In 2022, the Florida Legislature rushed to pass a series of discriminatory bills including the measures notoriously known as the “Don’t Say Gay Act,” the “Stop Woke Act,” and the “Parental Rights in Education” law. This series of legislation and the regulations that sought to implement the bills faced immediate and widespread legal challenges and in 2023, the Florida legislature approved HB 1069, a bill that sought to expand and concretize the legally problematic language of the previous legislation. Governor Ron DeSantis signed the bill in May and it took effect on July 1, 2023.
This bill, HB 1069, is far from legally defensible. Among other problematic provisions, the bill creates a system that discriminates against parents who oppose book bans and censorship. Specifically, if a book is challenged but the local school board decides to keep it on shelves, H.B. 1069 provides parents with a formal process to seek State review of that decision. However, if a book is challenged and then removed, parents who want to keep the book on shelves cannot seek State review of that removal. Parents who want to keep books on shelves, a viewpoint disfavored by the State, are excluded from the process altogether.

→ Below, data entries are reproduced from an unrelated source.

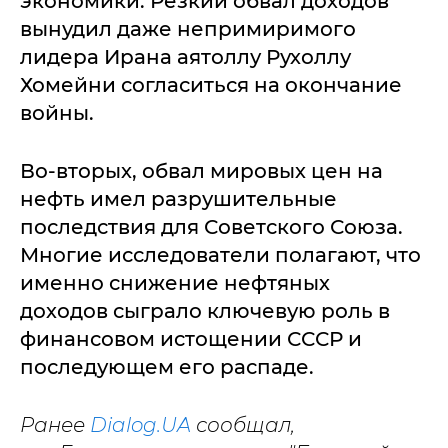
экономики. Резкий обвал доходов
вынудил даже непримиримого
лидера Ирана аятоллу Рухоллу
Хомейни согласиться на окончание
войны.
Во-вторых, обвал мировых цен на
нефть имел разрушительные
последствия для Советского Союза.
Многие исследователи полагают, что
именно снижение нефтяных
доходов сыграло ключевую роль в
финансовом истощении СССР и
последующем его распаде.
Ранее
Dialog.UA
сообщал,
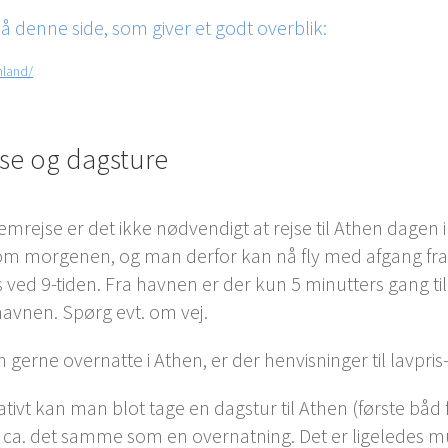
på denne side, som giver et godt overblik:
nland/
jse og dagsture
emrejse er det ikke nødvendigt at rejse til Athen dagen i 
om morgenen, og man derfor kan nå fly med afgang fra
 ved 9-tiden. Fra havnen er der kun 5 minutters gang t
fthavnen. Spørg evt. om vej.
n gerne overnatte i Athen, er der henvisninger til lavpris
ativt kan man blot tage en dagstur til Athen (første båd f
 ca. det samme som en overnatning. Det er ligeledes mul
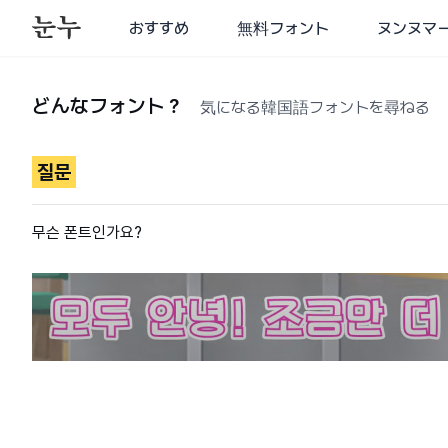
おすすめ
無料フォント
ヌンヌマ
どんなフォント？
気になる韓国語フォントを尋ねる
질문
무슨 폰트인가요?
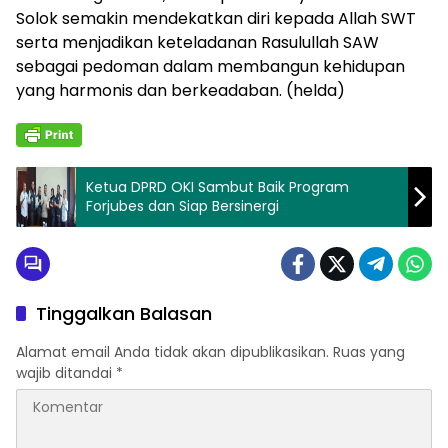
Solok semakin mendekatkan diri kepada Allah SWT
serta menjadikan keteladanan Rasulullah SAW
sebagai pedoman dalam membangun kehidupan
yang harmonis dan berkeadaban. (helda)
Ketua DPRD OKI Sambut Baik Program
Forjubes dan Siap Bersinergi
Tinggalkan Balasan
Alamat email Anda tidak akan dipublikasikan.
Ruas yang
wajib ditandai
*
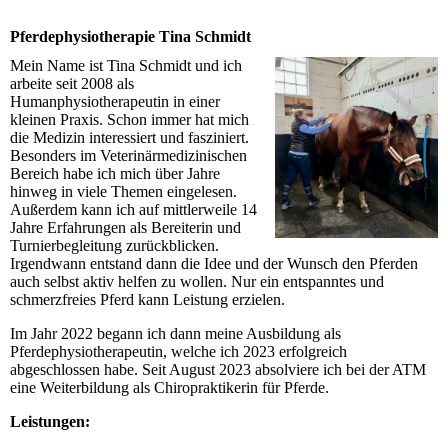
Pferdephysiotherapie Tina Schmidt
Mein Name ist Tina Schmidt und ich
arbeite seit 2008 als
Humanphysiotherapeutin in einer
kleinen Praxis. Schon immer hat mich
die Medizin interessiert und fasziniert.
Besonders im Veterinärmedizinischen
Bereich habe ich mich über Jahre
hinweg in viele Themen eingelesen.
Außerdem kann ich auf mittlerweile 14
Jahre Erfahrungen als Bereiterin und
Turnierbegleitung zurückblicken.
Irgendwann entstand dann die Idee und der Wunsch den Pferden
auch selbst aktiv helfen zu wollen. Nur ein entspanntes und
schmerzfreies Pferd kann Leistung erzielen.
Im Jahr 2022 begann ich dann meine Ausbildung als
Pferdephysiotherapeutin, welche ich 2023 erfolgreich
abgeschlossen habe. Seit August 2023 absolviere ich bei der ATM
eine Weiterbildung als Chiropraktikerin für Pferde.
Leistungen:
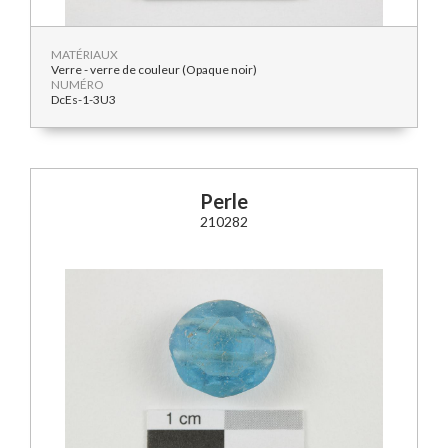
MATÉRIAUX
Verre - verre de couleur (Opaque noir)
NUMÉRO
DcEs-1-3U3
Perle
210282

If a parent objects to a book that is used in their child’s school and the district school board retains it anyway, the law allows that parent to request the Commissioner of Education to appoint a special magistrate to review the local school district’s actions and make a recommendation to the State Board of Education about the dispute. The state review process, which must be paid for by the local school district, financially penalizes school districts for rejecting censorship – as a result, it incentivizes book removals. This review process is only available to parents who want to see materials removed, not to parents who want to push back in an effort to keep materials available to their children.
This discrimination against parents who oppose book removals isn’t hypothetical – one of the plaintiffs in this case is the parent of students in Florida public schools who have asked for a review of their school board’s decisions to remove materials from local schools and who have been denied. One of the plaintiffs learned that another parent had requested that her children’s school district remove the book Shut Up! by Marilyn Reynolds, leading the district to remove it. The plaintiff requested a review of the decision and was denied because she held the state’s disfavored view.
This is a violation of the First Amendment, and on June 6, 2024 a parent who was prevented from accessing the process, along with other affected parents, filed a challenge to the law, seeking to stop the unfair and unconstitutional viewpoint discrimination.